# What you have to do
Print the stretch of the records below from the line containing "en TODO Sensilis!" through the line containing "Стайлеры Dyson", copying each line exactly and leaving out the pictures.

___ Listed entries

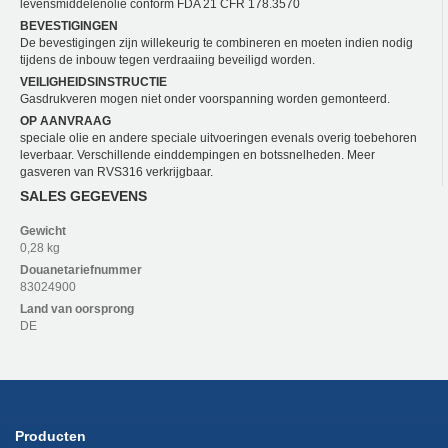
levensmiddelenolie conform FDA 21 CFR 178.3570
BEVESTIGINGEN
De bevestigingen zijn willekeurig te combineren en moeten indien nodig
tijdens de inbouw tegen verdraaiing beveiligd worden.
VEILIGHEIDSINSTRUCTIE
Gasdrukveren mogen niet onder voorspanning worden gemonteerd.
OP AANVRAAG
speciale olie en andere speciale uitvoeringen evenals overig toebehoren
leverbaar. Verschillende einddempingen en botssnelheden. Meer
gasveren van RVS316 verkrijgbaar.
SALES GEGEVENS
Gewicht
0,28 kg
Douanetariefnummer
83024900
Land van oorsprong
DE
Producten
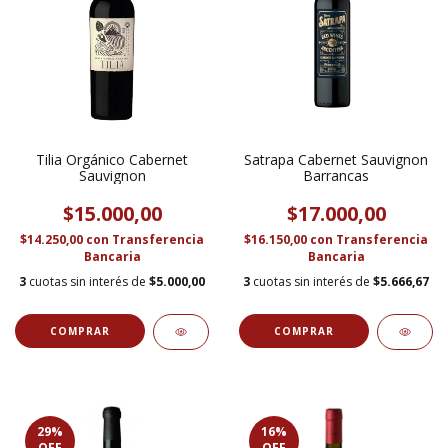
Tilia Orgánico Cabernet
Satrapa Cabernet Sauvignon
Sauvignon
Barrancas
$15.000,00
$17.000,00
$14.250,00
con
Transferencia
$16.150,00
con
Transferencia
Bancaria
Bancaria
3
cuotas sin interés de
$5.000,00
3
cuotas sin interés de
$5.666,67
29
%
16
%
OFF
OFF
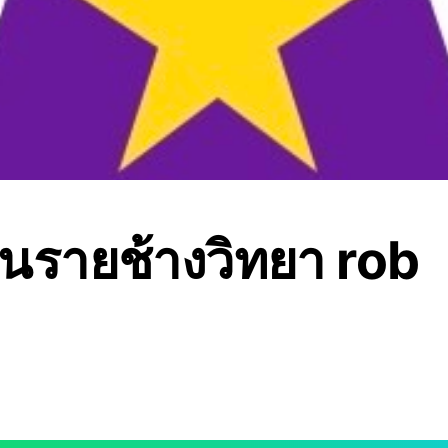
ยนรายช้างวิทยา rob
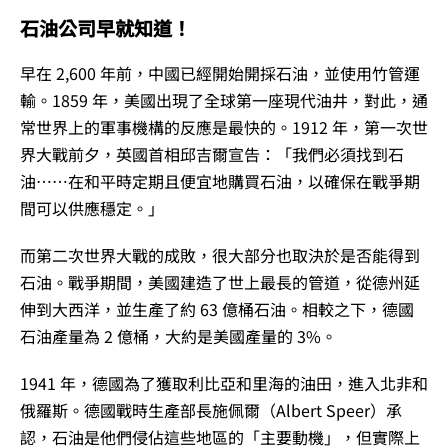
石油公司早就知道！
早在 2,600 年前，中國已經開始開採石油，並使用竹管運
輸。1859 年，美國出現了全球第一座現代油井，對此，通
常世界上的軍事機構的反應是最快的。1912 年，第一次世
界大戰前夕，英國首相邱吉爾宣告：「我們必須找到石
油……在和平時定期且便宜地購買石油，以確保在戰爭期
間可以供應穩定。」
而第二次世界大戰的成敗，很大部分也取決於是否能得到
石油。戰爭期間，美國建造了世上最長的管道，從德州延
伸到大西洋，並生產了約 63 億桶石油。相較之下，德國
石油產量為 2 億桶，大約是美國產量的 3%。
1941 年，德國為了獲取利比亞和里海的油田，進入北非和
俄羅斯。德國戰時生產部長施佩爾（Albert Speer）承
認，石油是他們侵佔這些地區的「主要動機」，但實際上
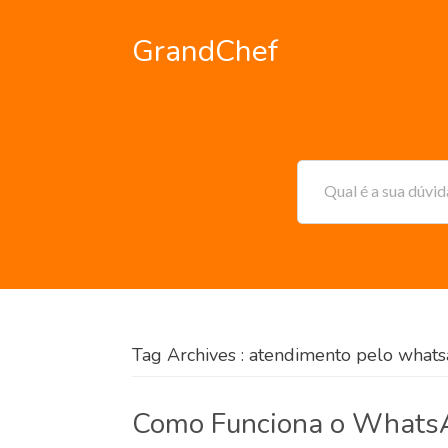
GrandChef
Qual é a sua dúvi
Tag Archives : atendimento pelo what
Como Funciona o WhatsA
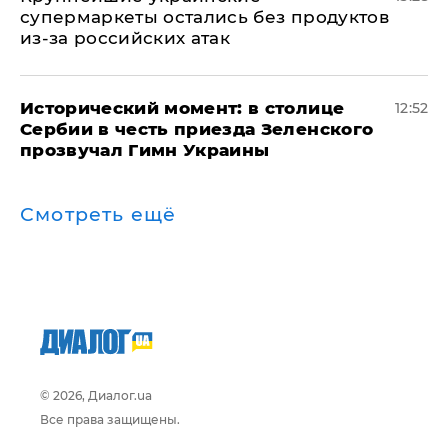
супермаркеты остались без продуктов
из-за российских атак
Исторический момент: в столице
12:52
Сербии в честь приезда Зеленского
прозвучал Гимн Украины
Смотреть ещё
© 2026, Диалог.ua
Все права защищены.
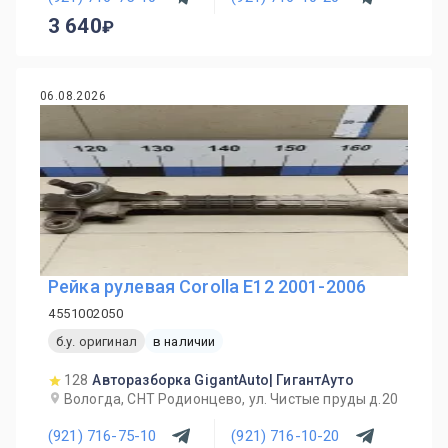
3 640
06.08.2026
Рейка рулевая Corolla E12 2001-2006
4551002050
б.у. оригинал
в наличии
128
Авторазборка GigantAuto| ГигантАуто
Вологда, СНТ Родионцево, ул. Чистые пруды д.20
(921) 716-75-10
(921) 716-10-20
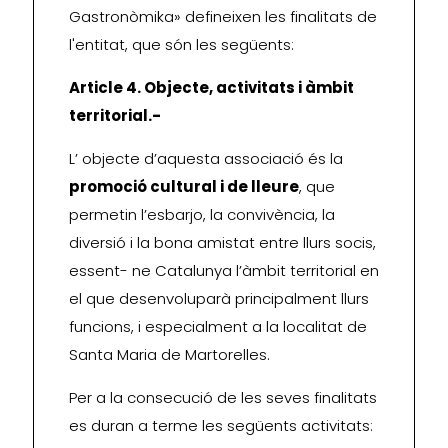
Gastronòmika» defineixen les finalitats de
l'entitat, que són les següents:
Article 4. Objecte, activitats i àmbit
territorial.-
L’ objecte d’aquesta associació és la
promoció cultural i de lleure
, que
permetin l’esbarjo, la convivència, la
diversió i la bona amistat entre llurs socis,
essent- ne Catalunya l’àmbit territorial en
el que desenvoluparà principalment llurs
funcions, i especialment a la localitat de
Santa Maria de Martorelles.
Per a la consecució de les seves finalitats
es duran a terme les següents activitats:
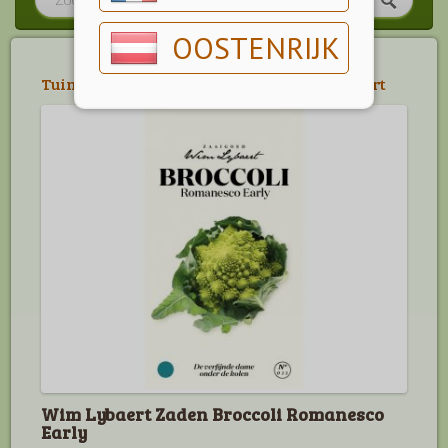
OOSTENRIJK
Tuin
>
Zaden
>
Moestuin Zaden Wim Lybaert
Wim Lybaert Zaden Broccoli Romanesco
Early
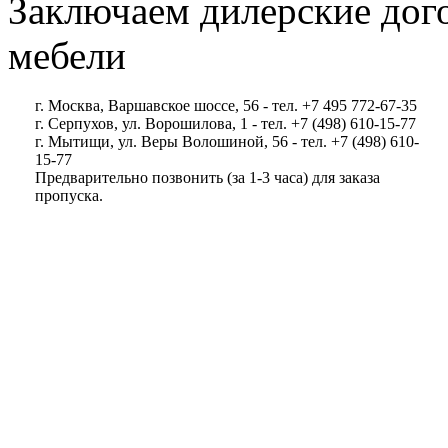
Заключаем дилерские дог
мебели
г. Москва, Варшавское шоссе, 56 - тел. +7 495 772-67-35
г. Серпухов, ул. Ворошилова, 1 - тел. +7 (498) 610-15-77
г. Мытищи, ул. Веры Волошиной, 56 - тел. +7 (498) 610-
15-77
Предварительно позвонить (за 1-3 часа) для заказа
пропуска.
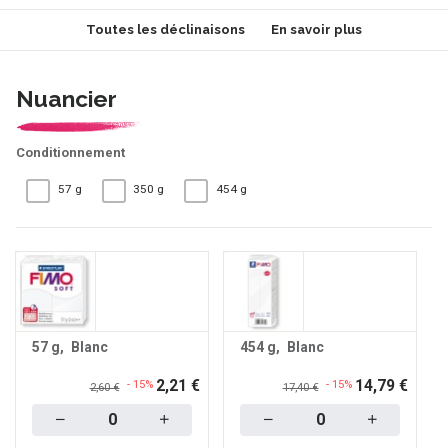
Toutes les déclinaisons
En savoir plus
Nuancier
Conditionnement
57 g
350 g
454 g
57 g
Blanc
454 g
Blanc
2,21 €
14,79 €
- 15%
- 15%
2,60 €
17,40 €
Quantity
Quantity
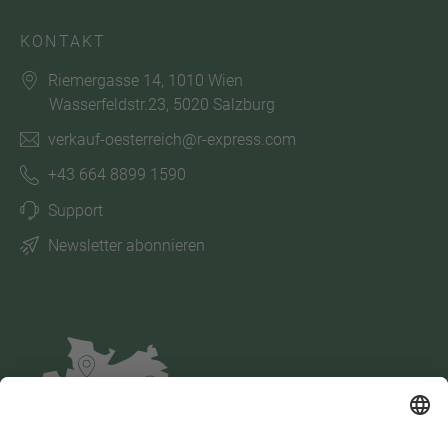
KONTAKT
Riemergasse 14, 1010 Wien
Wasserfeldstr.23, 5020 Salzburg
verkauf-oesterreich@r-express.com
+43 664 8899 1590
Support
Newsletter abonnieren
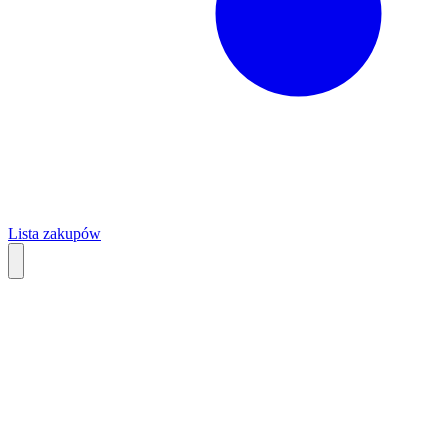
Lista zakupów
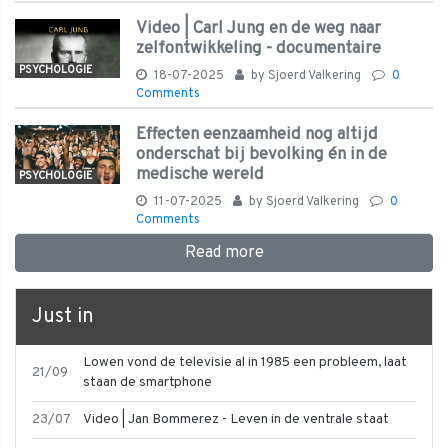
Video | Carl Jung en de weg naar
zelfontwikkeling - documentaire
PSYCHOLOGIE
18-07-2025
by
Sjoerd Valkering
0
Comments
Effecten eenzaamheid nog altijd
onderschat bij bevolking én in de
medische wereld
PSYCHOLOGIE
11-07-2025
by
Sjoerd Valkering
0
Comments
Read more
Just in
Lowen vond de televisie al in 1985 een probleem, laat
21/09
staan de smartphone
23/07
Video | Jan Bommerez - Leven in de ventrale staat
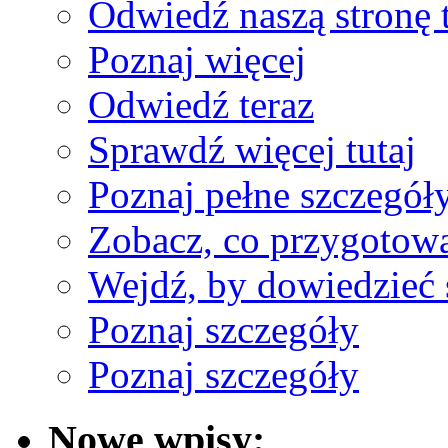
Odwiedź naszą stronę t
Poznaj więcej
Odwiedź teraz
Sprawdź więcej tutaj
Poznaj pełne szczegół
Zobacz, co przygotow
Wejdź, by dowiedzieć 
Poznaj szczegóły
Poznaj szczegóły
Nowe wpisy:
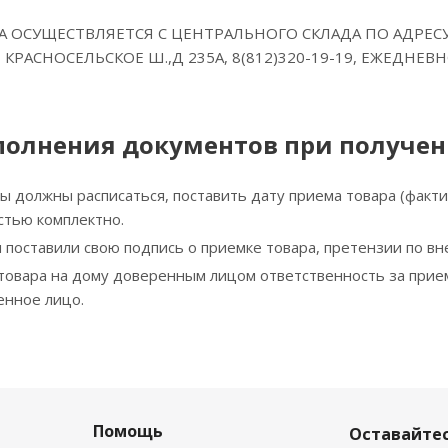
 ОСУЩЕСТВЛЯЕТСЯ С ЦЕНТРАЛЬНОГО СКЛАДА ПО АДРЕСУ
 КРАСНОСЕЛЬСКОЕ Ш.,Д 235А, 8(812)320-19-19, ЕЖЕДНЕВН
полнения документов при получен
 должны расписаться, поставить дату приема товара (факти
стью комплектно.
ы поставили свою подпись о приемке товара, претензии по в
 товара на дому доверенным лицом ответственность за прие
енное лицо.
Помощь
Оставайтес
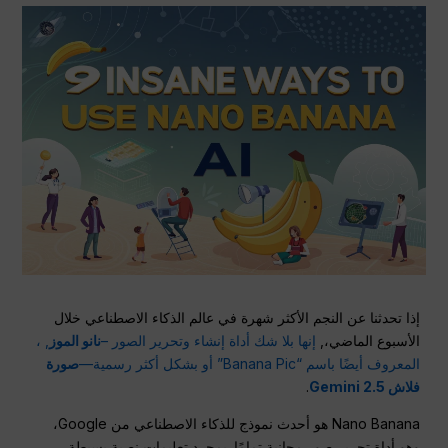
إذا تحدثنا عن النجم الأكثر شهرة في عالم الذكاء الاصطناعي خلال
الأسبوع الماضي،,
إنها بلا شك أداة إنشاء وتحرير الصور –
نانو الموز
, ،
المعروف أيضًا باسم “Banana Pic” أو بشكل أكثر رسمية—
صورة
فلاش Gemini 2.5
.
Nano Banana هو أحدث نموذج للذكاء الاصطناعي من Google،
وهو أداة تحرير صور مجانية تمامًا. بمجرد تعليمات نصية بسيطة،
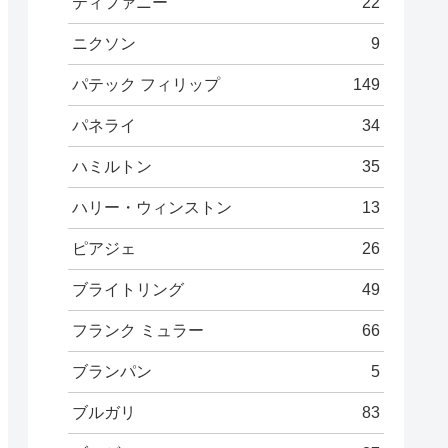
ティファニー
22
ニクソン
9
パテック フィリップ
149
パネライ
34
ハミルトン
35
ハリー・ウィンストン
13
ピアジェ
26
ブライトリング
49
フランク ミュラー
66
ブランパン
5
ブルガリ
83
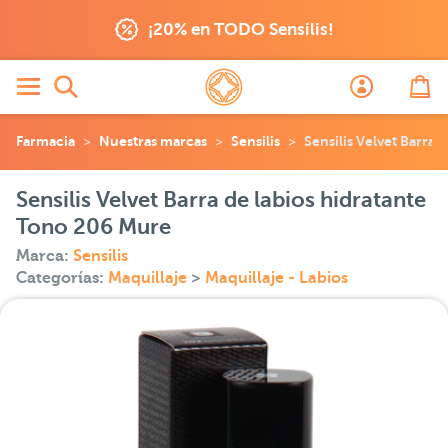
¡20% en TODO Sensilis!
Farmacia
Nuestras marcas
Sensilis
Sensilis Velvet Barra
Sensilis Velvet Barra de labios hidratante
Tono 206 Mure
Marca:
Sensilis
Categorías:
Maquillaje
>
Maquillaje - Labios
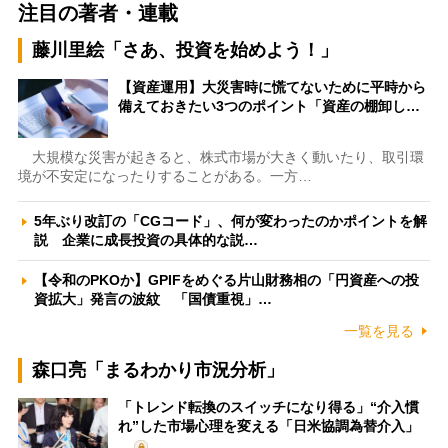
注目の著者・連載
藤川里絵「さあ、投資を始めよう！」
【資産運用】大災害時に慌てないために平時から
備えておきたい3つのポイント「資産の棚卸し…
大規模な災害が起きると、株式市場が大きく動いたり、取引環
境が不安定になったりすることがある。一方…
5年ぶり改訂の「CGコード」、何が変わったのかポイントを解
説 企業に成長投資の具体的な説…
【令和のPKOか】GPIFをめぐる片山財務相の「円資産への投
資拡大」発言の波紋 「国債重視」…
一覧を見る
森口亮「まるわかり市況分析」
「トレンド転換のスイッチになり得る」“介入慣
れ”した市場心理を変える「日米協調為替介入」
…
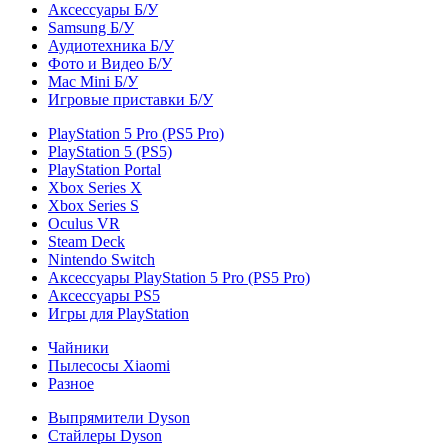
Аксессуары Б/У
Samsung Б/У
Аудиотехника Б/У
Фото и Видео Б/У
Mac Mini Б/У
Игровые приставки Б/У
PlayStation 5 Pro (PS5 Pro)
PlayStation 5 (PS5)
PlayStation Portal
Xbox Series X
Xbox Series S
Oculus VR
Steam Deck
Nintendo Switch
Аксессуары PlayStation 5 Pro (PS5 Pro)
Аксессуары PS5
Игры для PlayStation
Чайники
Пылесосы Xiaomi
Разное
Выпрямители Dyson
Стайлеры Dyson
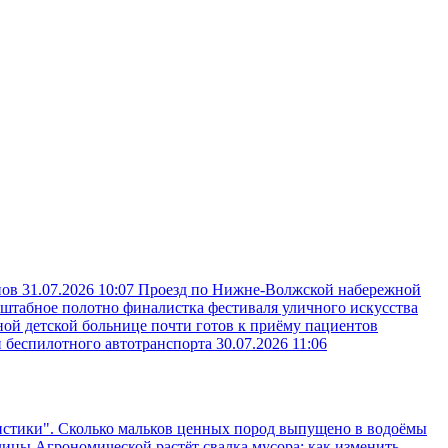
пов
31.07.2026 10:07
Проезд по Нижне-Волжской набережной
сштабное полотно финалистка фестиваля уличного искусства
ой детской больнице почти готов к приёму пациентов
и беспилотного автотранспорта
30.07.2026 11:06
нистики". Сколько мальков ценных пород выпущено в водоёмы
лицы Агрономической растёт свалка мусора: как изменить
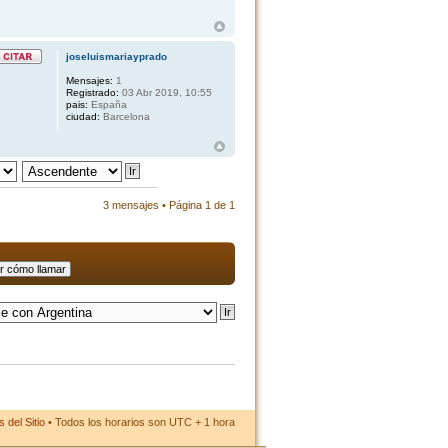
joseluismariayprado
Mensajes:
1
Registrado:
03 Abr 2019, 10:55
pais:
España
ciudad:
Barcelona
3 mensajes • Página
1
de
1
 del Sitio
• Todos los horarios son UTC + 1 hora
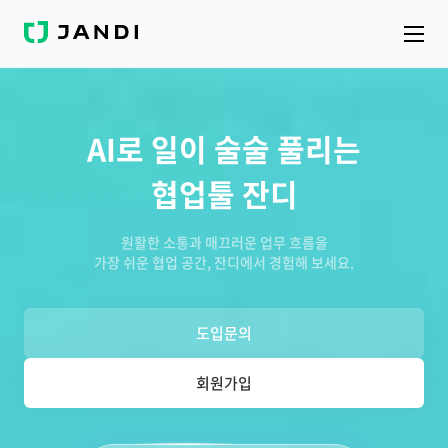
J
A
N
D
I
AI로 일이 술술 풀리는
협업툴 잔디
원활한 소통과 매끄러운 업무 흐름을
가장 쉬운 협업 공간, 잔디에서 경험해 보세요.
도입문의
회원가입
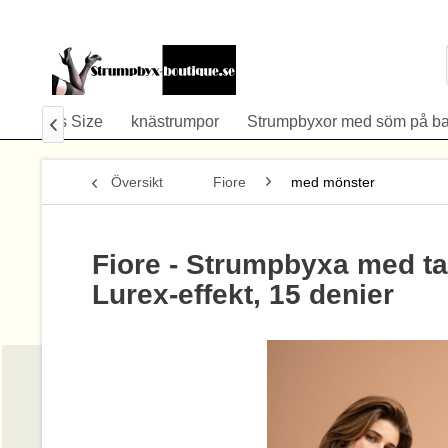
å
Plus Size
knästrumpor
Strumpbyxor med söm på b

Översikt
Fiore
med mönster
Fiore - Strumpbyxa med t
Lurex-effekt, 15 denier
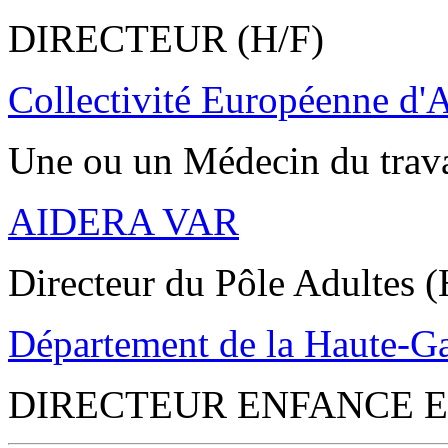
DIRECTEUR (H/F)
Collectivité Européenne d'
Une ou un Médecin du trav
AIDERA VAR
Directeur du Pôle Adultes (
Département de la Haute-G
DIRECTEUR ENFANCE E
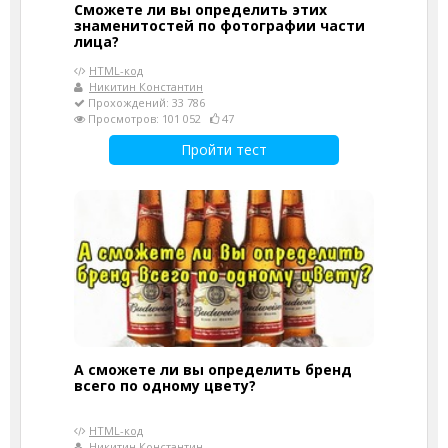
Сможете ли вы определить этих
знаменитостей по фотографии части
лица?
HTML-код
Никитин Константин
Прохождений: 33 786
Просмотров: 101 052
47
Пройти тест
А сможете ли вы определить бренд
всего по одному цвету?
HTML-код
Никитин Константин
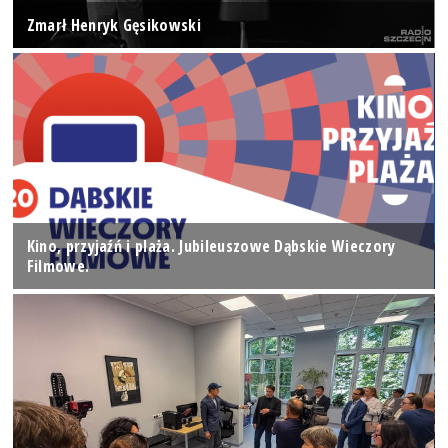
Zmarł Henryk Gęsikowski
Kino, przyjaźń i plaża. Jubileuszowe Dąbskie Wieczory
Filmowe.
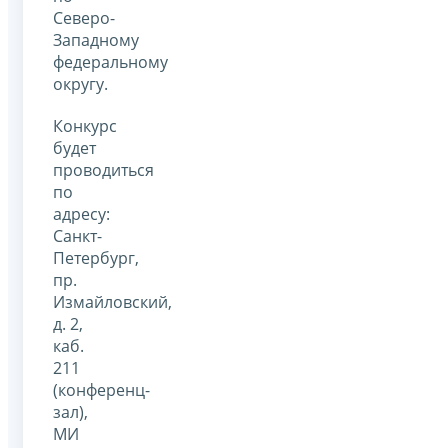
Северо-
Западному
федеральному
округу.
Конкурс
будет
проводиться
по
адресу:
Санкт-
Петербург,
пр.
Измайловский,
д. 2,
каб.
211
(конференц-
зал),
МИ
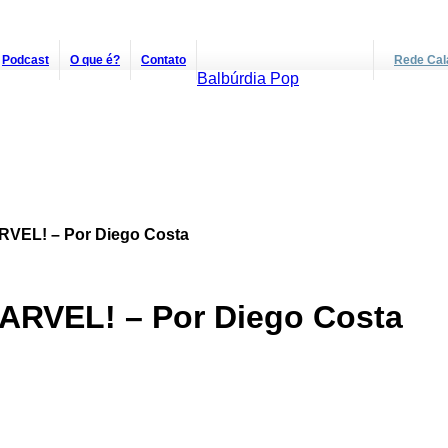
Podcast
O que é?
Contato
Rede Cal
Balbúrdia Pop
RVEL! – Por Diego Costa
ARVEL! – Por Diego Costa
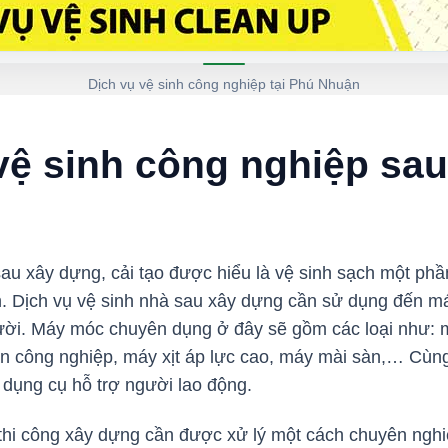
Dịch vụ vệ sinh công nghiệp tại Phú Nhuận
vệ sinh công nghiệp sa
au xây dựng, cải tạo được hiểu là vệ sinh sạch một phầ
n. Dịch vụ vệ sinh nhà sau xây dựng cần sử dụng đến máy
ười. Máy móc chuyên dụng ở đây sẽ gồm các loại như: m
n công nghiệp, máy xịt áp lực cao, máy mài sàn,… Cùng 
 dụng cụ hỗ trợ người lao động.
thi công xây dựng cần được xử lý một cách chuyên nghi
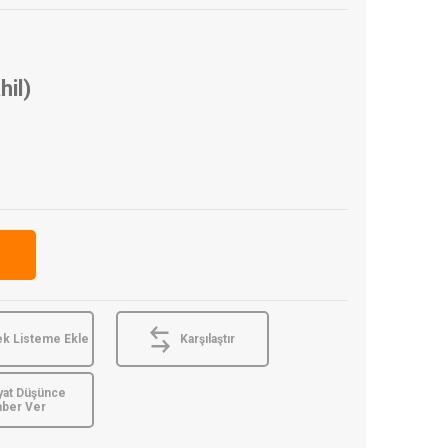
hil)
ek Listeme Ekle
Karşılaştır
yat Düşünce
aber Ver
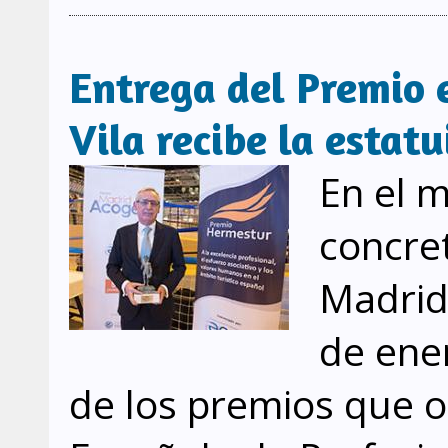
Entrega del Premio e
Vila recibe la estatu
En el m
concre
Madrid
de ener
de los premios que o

______

# Answer to the problem
¡20% en TODO Sensilis!
Farmacia
Nuestras marcas
Sensilis
Sensilis Velvet Barra
Sensilis Velvet Barra de labios hidratante
Tono 206 Mure
Marca:
Sensilis
Categorías:
Maquillaje
>
Maquillaje - Labios
注目の著者・連載
藤川里絵「さあ、投資を始めよう！」
【資産運用】大災害時に慌てないために平時から
備えておきたい3つのポイント「資産の棚卸し…
大規模な災害が起きると、株式市場が大きく動いたり、取引環
境が不安定になったりすることがある。一方…
5年ぶり改訂の「CGコード」、何が変わったのかポイントを解
説 企業に成長投資の具体的な説…
【令和のPKOか】GPIFをめぐる片山財務相の「円資産への投
資拡大」発言の波紋 「国債重視」…
一覧を見る
森口亮「まるわかり市況分析」
「トレンド転換のスイッチになり得る」“介入慣
れ”した市場心理を変える「日米協調為替介入」
…
Аксессуары Б/У
Samsung Б/У
Аудиотехника Б/У
Фото и Видео Б/У
Mac Mini Б/У
Игровые приставки Б/У
PlayStation 5 Pro (PS5 Pro)
PlayStation 5 (PS5)
PlayStation Portal
Xbox Series X
Xbox Series S
Oculus VR
Steam Deck
Nintendo Switch
Аксессуары PlayStation 5 Pro (PS5 Pro)
Аксессуары PS5
Игры для PlayStation
Чайники
Пылесосы Xiaomi
Разное
Выпрямители Dyson
Стайлеры Dyson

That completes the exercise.